The BPIFB6 gene was first identified in humans as BPIL3 based on sequence homology and was immediately recognized to be a member of the BPI fold gene superfamily.

== Function ==
BPIFB6 may function as a regulator of secretory pathway trafficking within cells, which in turn may help regulate virus infections. BPIFB6 has been assumed to be a secreted protein, based on the similarity of its gene sequence to other family members that are secreted. But it has been demonstrated in one study to be located in the endoplasmic reticulum (ER). The ER exists as a network of sheets and tubules and BPIFB6 was found to localize primarily to ER sheets where it interacts with two other PBI fold family members, BPIFB2 and BPIFB3. Further, silencing of the BPIFB6 gene caused dramatic changes in the morphology of the Golgi complex, Golgi fragmentation, and disruption of normal cytoplasmic vesicles. This all points to a role for BPIFB6 in secretory pathway trafficking, which was further illustrated by its effects on viral replication. Viruses such as coxsackievirus B (CVB) and poliovirus (PV) co-opt the host cell's secretory pathway, which controls the transport of proteins from the endoplasmic reticulum to the Golgi complex, to facilitate their replication. When the BPIFB6 gene was silenced, CVB and PV replication was blocked.
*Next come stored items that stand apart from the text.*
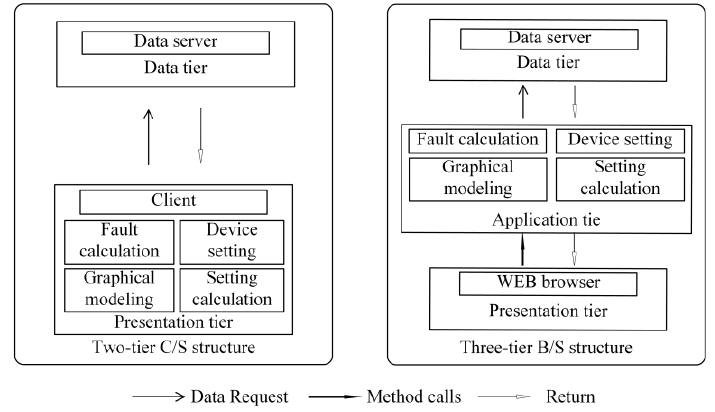
Figure 1. Architecture comparison diagram.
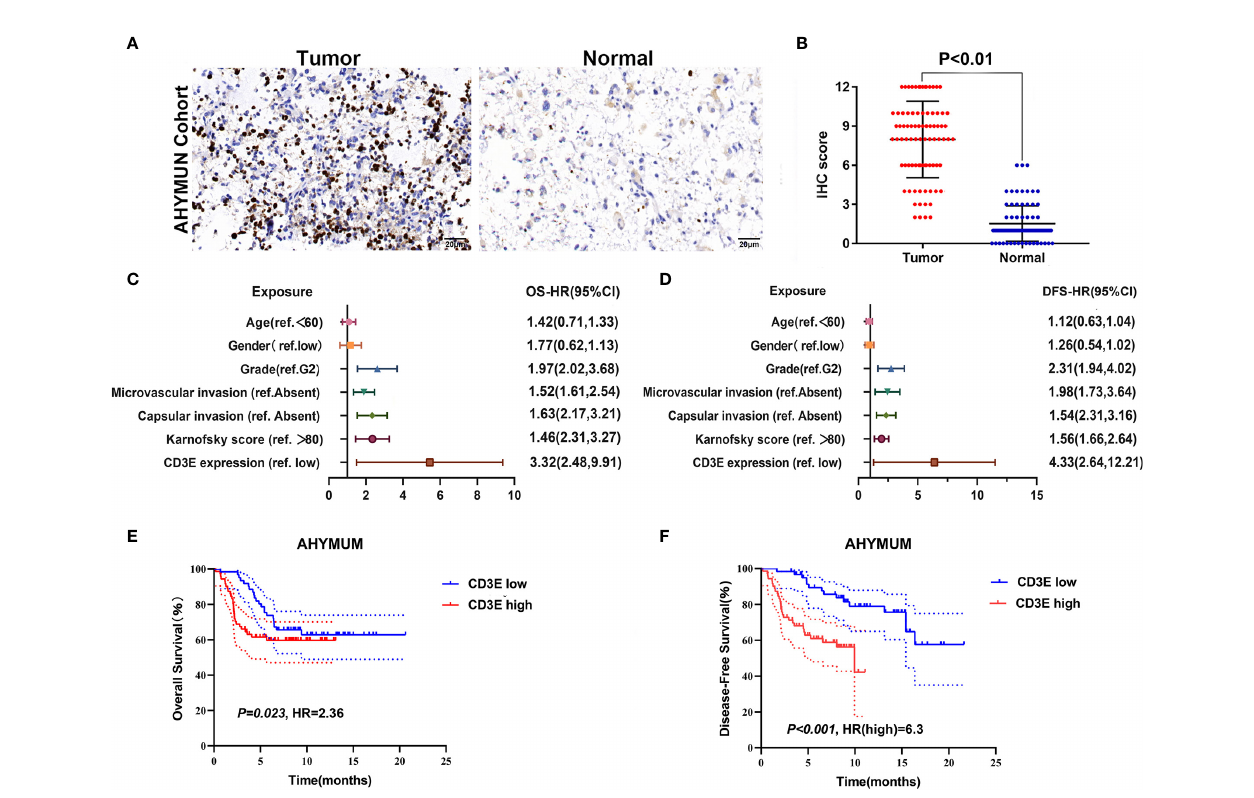
FIGURE 12 | The relationship between CD3E gene and LGG prognosis was further veri fi ed. (A) IHC on collected LGG tissue. (B) The scatter plot of the IHC scores ( P < 0.01). (C, D) Forest plots were used to visualize the univariate Cox regression analysis of OS and DFS in the AHYMUM cohorts. (E, F) Survival curves showed that LGG patients with elevated CD3E expression levels in the AHYMUN cohort showed poorer OS ( P = 0.023) and poorer DFS ( P <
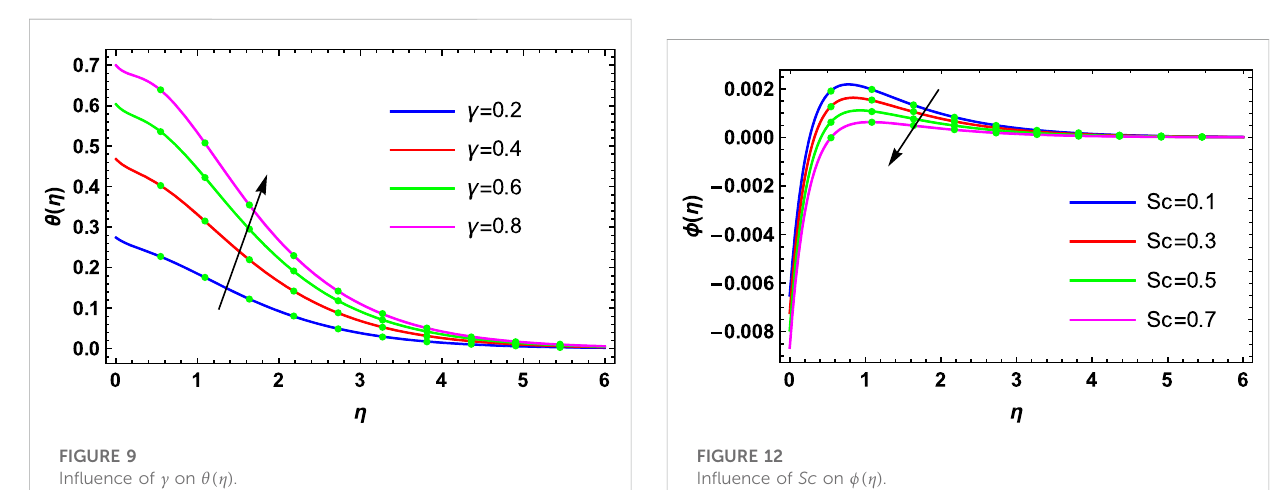
FIGURE 8 In fl uence of Nt on θ ( η ) .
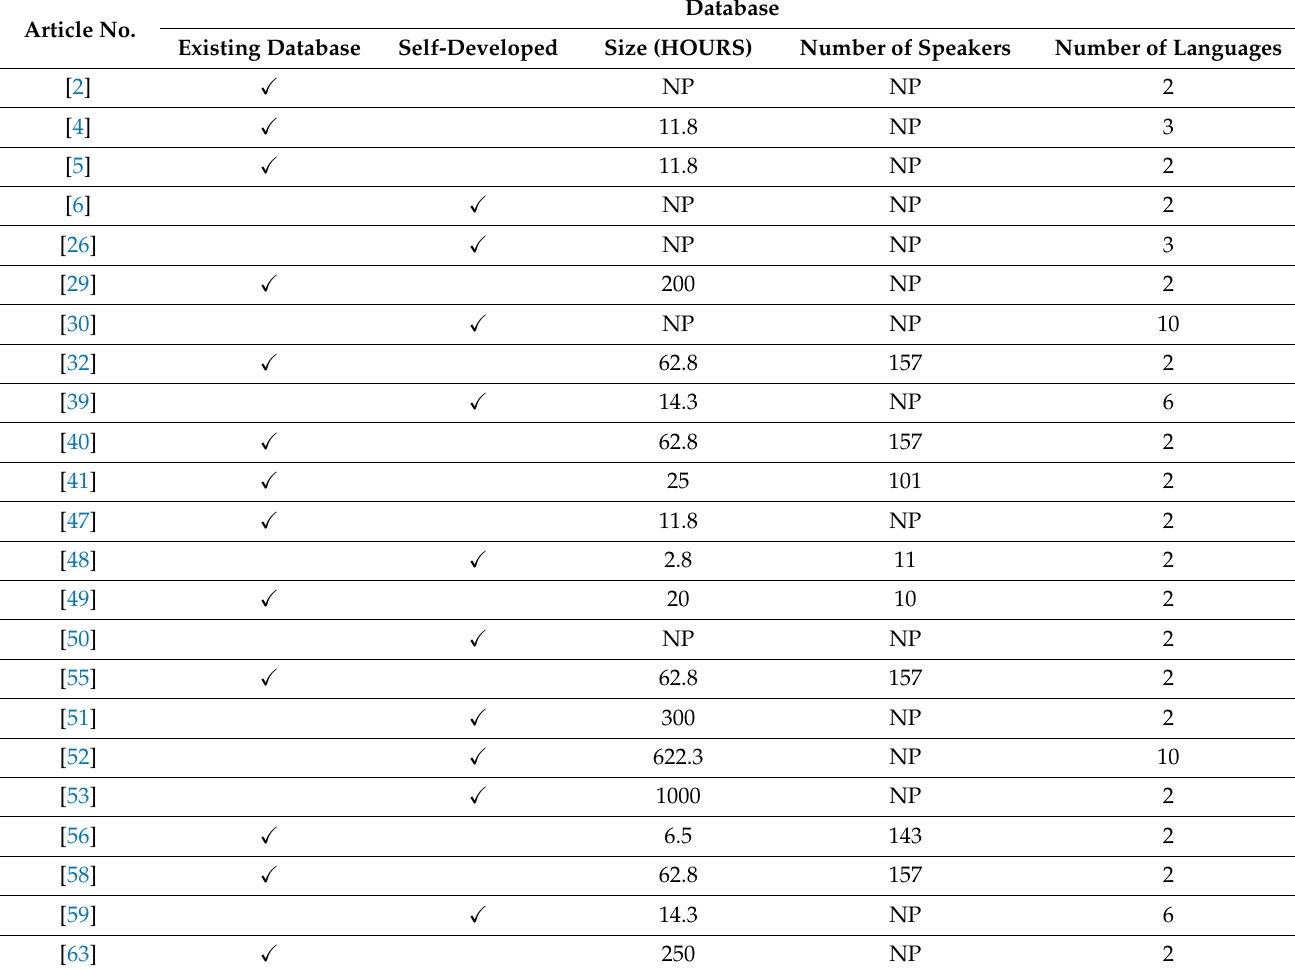
Table 2. The details of the CS databases used in the existing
BPIFB6's association with mucosa containing tissues re-emerged in a study of biomarkers in rectal cancer. In an epigenome-wide analysis of DNA methylation, BPIB6/BPIL3 was one of two genes were significantly hypomethylated. Also, tonsils which are mucosal lymphatic tissues, can become enlarged (hypertrophic) following inflammation from infection and recurrent pharyngitis (sore throat). Hypertrophic tonsils have been shown to have highly elevated expression of BPIFB6/BPIL3.